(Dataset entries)

•••

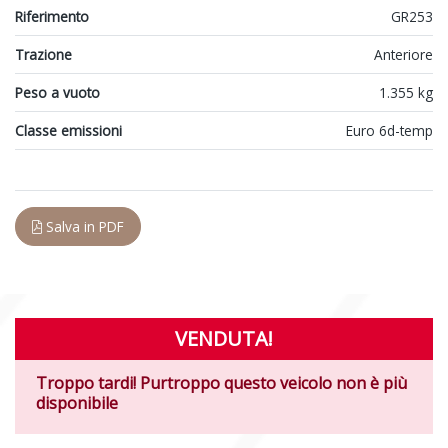
Riferimento
GR253
Trazione
Anteriore
Peso a vuoto
1.355 kg
Classe emissioni
Euro 6d-temp
Salva in PDF
VENDUTA!
Troppo tardi! Purtroppo questo veicolo non è più
disponibile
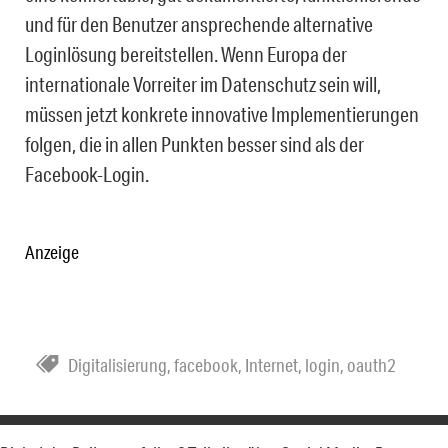
und für den Benutzer ansprechende alternative
Loginlösung bereitstellen. Wenn Europa der
internationale Vorreiter im Datenschutz sein will,
müssen jetzt konkrete innovative Implementierungen
folgen, die in allen Punkten besser sind als der
Facebook-Login.
Anzeige
Digitalisierung
,
facebook
,
Internet
,
login
,
oauth2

•••

### REQUEST:
Transcribe every entry word for word, but skip the pictures.

### ANSWER FOR THIS EXERCISE:
Riferimento
GR253
Trazione
Anteriore
Peso a vuoto
1.355 kg
Classe emissioni
Euro 6d-temp
Salva in PDF
VENDUTA!
Troppo tardi! Purtroppo questo veicolo non è più
disponibile
und für den Benutzer ansprechende alternative
Loginlösung bereitstellen. Wenn Europa der
internationale Vorreiter im Datenschutz sein will,
müssen jetzt konkrete innovative Implementierungen
folgen, die in allen Punkten besser sind als der
Facebook-Login.
Anzeige
Digitalisierung
,
facebook
,
Internet
,
login
,
oauth2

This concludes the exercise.